Anywho I would like to enter it in a comp but I can already predict the obvious flaw for the style. Other than being too sweet it is not bad and is a clean lager. Is it possible to add a measured amount of boiled / cooled water to reduce the FG?
 
In theory, yes. But I would want to analyze what happened before I did that. Can you describe your brew process that day, your recipe and any other details? Perhaps there is something else you can do to get your FG a little lower.
 
Without looking back at my notes, here's what I remember. 90 min boil, 148 F mash for 60 min, yeast starter on stir plate two days before brew day. 93% pils, 5% Munich, 2% melanoidin malt. Cooled and ran into carboy, put in ferm fridge overnight to bring temp to 45 F and let trub settle, racked to new carboy to remove trub, ran pure O2 for one min and then pitched yeast. After one day I slowly started ramping temp up to 50 F. I remember after two days the ferment was going really strong while the Oktoberfest beside it was slow. I thought "Wow, looks more like an ale ferment." Maybe infected? But I don't detect any off flavors. Used WLP830 yeast for the Helles, WLP833 for the Oktoberfest. Both lagers fermented four weeks.
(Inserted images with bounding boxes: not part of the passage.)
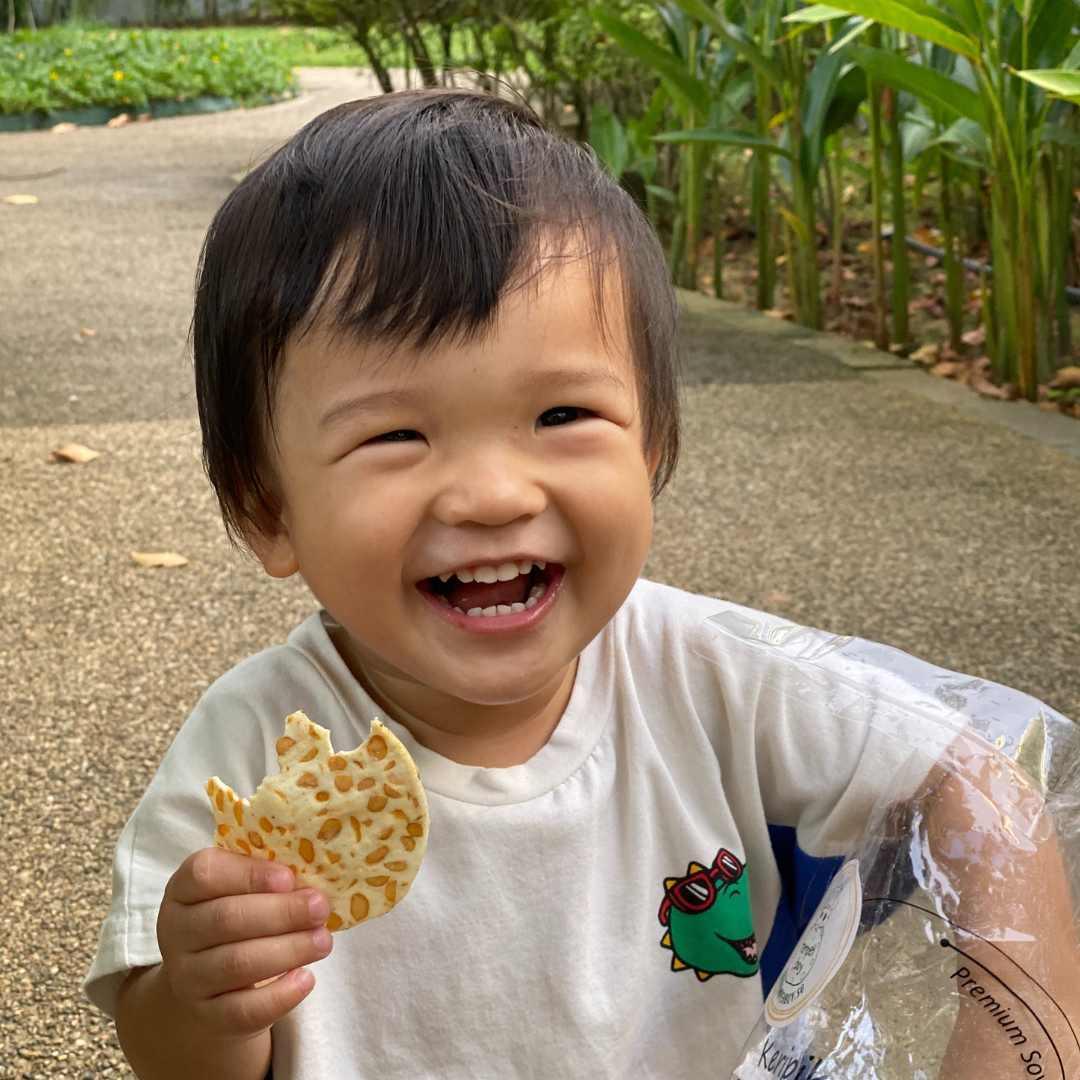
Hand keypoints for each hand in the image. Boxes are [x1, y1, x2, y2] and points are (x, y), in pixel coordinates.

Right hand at [156, 848, 332, 1038]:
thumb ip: (267, 878)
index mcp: (184, 888)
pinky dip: (279, 995)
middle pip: (226, 919)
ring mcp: (187, 977)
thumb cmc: (235, 915)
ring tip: (323, 941)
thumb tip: (309, 883)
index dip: (249, 874)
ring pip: (237, 964)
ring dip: (288, 950)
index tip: (289, 878)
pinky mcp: (207, 1015)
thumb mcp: (240, 888)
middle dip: (282, 913)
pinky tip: (306, 979)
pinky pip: (243, 1010)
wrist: (208, 980)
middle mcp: (176, 932)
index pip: (204, 874)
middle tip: (320, 908)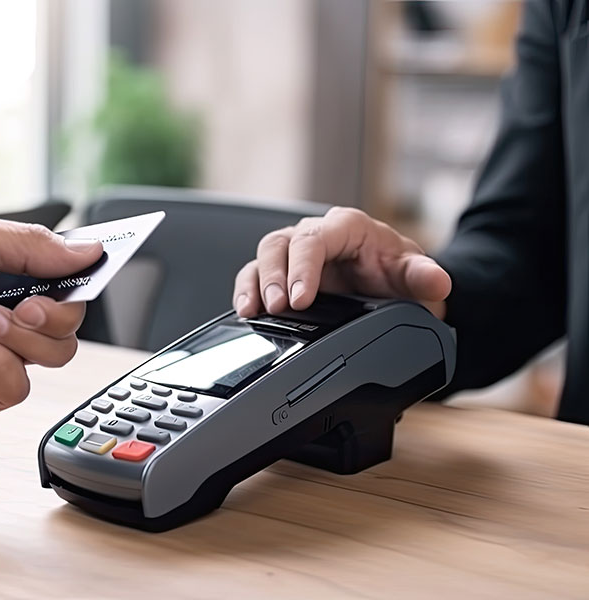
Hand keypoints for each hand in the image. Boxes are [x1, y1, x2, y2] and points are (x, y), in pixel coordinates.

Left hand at [0, 206, 102, 423]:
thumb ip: (31, 244)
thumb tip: (87, 251)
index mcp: (2, 276)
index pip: (62, 280)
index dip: (81, 276)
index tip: (95, 267)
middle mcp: (3, 316)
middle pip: (68, 321)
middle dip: (56, 311)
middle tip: (25, 303)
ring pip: (55, 355)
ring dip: (26, 336)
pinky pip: (19, 386)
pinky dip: (1, 362)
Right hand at [233, 207, 450, 318]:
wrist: (391, 286)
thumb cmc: (395, 273)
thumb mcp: (413, 275)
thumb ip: (422, 277)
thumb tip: (438, 282)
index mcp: (345, 227)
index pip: (314, 240)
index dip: (303, 267)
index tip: (301, 298)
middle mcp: (314, 236)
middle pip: (280, 244)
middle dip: (274, 276)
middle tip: (279, 307)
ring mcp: (294, 255)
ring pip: (263, 257)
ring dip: (256, 284)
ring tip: (254, 311)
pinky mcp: (282, 274)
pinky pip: (255, 276)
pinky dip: (247, 292)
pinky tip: (246, 313)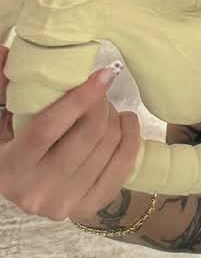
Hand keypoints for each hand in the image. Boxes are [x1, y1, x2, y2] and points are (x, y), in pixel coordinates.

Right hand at [0, 42, 141, 222]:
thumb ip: (3, 86)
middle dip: (101, 104)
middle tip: (100, 91)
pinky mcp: (88, 207)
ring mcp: (64, 204)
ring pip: (109, 147)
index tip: (103, 73)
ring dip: (116, 118)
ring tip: (108, 108)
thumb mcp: (3, 119)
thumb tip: (4, 50)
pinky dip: (131, 139)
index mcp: (10, 168)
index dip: (79, 98)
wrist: (26, 187)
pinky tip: (125, 123)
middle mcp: (36, 192)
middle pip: (88, 135)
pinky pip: (124, 167)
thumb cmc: (14, 145)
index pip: (49, 128)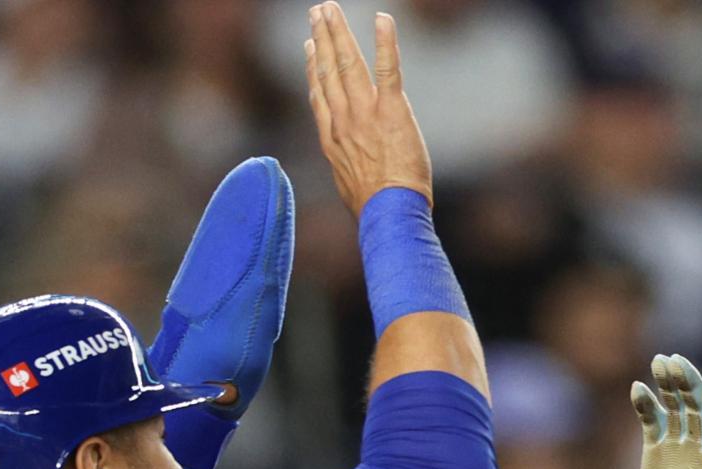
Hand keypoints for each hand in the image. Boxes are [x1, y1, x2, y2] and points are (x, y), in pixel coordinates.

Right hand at [304, 3, 433, 215]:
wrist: (388, 215)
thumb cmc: (375, 210)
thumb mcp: (349, 187)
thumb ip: (348, 166)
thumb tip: (354, 170)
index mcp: (331, 139)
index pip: (319, 95)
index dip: (313, 67)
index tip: (309, 47)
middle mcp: (342, 121)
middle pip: (327, 70)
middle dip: (322, 37)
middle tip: (317, 12)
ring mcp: (365, 114)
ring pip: (347, 64)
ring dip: (338, 32)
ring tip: (330, 9)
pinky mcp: (391, 111)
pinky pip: (387, 69)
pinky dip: (385, 42)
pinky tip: (382, 18)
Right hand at [631, 354, 701, 468]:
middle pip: (700, 409)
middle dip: (690, 384)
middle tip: (676, 361)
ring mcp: (680, 450)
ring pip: (677, 409)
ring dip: (669, 385)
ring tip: (659, 361)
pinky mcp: (657, 454)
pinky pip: (652, 423)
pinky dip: (645, 405)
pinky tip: (638, 388)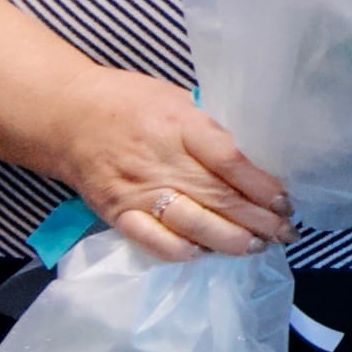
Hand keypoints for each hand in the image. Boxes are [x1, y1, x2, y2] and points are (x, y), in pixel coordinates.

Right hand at [47, 71, 290, 261]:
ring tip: (257, 246)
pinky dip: (182, 252)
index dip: (262, 186)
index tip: (285, 201)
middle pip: (219, 197)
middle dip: (259, 221)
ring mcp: (138, 191)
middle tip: (286, 233)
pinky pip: (155, 242)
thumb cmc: (127, 101)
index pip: (230, 160)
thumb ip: (208, 131)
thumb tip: (249, 163)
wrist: (65, 116)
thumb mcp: (175, 99)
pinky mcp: (118, 214)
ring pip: (194, 225)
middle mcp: (161, 160)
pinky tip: (205, 253)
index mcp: (179, 124)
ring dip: (232, 241)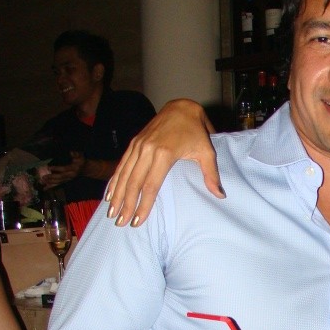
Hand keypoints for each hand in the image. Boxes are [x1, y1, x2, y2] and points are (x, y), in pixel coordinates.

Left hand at [42, 151, 84, 188]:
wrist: (86, 169)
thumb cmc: (81, 161)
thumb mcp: (80, 156)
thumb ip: (76, 154)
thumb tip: (72, 152)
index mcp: (73, 169)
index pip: (64, 169)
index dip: (56, 169)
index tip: (48, 167)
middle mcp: (70, 176)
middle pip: (60, 177)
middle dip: (51, 178)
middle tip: (43, 177)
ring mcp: (68, 179)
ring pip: (58, 182)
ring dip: (50, 183)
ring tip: (42, 182)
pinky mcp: (66, 181)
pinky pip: (58, 185)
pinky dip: (51, 187)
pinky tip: (45, 188)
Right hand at [106, 99, 222, 226]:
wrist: (181, 106)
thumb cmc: (196, 131)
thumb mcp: (207, 151)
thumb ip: (211, 174)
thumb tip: (220, 195)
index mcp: (164, 154)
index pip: (151, 185)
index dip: (143, 205)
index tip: (138, 221)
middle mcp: (147, 150)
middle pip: (134, 183)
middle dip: (126, 205)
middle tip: (120, 223)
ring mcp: (138, 145)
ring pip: (124, 174)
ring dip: (116, 194)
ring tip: (111, 213)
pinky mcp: (134, 142)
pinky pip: (121, 164)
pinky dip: (114, 179)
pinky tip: (109, 193)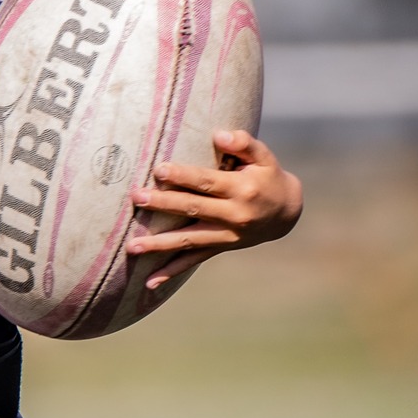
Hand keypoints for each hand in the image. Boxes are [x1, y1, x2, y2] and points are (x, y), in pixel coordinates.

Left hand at [125, 130, 303, 289]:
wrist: (286, 213)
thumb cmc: (268, 177)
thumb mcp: (264, 157)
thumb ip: (244, 143)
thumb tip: (219, 135)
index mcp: (242, 190)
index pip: (207, 182)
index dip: (183, 176)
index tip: (158, 170)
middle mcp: (234, 215)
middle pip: (193, 209)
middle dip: (163, 204)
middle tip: (137, 198)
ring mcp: (226, 236)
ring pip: (189, 240)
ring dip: (159, 244)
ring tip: (132, 247)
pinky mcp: (220, 248)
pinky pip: (194, 260)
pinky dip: (172, 272)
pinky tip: (150, 282)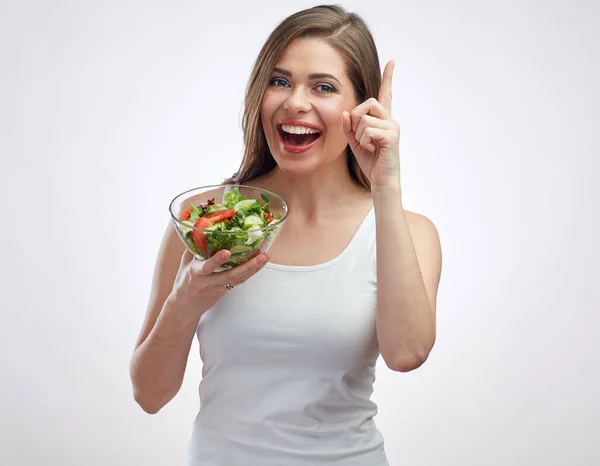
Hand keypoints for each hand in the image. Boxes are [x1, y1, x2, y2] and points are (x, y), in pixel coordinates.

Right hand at [170, 249, 269, 317]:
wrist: (184, 306)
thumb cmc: (184, 281)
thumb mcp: (184, 264)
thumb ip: (193, 248)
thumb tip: (202, 228)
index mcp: (196, 272)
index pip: (207, 266)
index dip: (217, 260)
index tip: (226, 252)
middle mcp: (208, 281)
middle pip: (230, 274)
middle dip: (246, 265)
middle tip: (260, 254)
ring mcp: (218, 287)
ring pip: (238, 278)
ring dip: (253, 267)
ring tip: (265, 256)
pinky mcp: (224, 290)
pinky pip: (239, 281)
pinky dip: (250, 272)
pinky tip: (260, 263)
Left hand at [341, 60, 400, 189]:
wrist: (381, 180)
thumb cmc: (371, 162)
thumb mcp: (355, 142)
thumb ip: (349, 127)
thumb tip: (346, 113)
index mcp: (382, 119)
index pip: (386, 94)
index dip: (388, 78)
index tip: (391, 62)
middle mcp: (390, 120)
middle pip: (368, 103)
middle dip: (356, 118)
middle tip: (360, 136)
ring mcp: (392, 127)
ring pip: (365, 119)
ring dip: (360, 135)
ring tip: (368, 146)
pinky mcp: (392, 136)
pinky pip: (368, 130)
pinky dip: (364, 142)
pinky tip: (372, 150)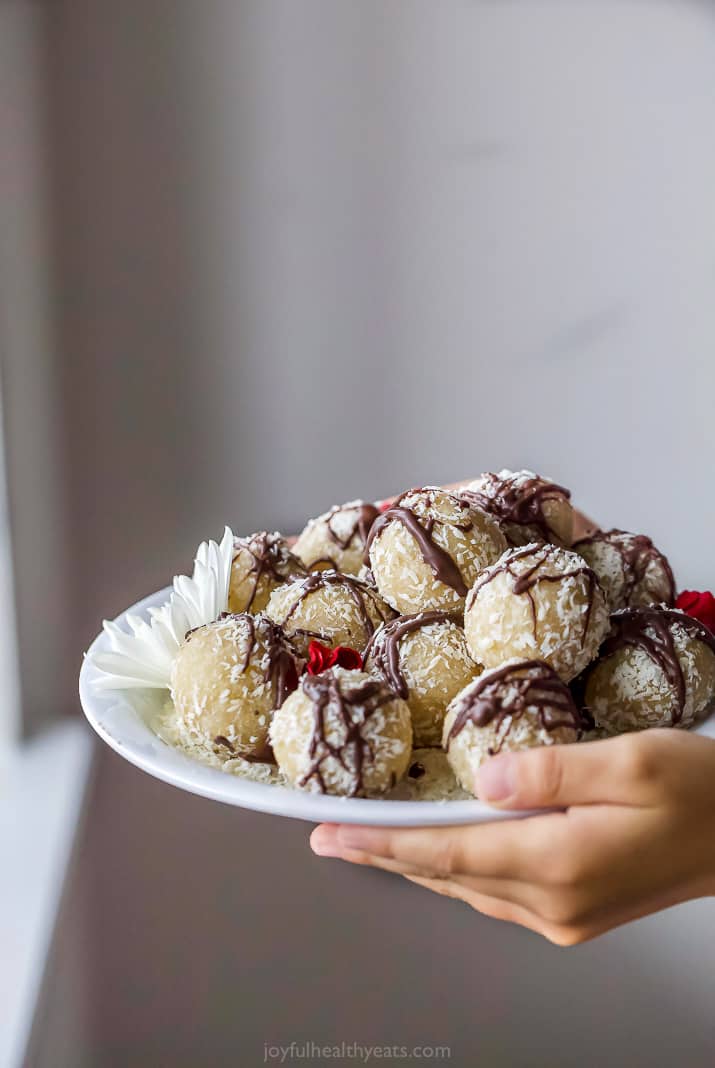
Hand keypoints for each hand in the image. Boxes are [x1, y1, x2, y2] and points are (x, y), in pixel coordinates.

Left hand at [310, 731, 714, 944]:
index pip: (445, 853)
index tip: (331, 834)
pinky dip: (455, 870)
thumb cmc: (701, 793)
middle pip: (446, 875)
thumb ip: (549, 770)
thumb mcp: (629, 763)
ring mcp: (565, 915)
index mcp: (561, 863)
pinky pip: (495, 892)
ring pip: (467, 887)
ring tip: (370, 841)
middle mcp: (554, 902)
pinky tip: (441, 854)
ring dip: (416, 864)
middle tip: (330, 837)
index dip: (381, 843)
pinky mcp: (577, 913)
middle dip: (384, 854)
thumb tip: (484, 778)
I've used the same process for several Pilsners and they've finished well attenuated. Just not sure what caused the yeast to stop early on this one.

I only reason for inquiring about adding water is I thought if I could bring the FG closer to style without effecting other aspects of the beer, that this entry in the comp would score slightly higher than it would with a higher FG. This category for this particular comp would win me points towards a year long competition, so just looking to add a few more points to my total.

Cheers
 
There is nothing in either your recipe or process that would suggest a reason for under-attenuation.

My concern about simply adding is water is that it doesn't really change the balance of the beer. The sweetness - bitterness ratio would be the same. What you need to do is convert more sugar. Have you considered raising fermentation temperature up a few more degrees and rousing your yeast, or perhaps adding more yeast (a very neutral, highly attenuative strain).
 
Not sure how much time you have before the comp, but have you thought about blending with another light(er) beer as an option?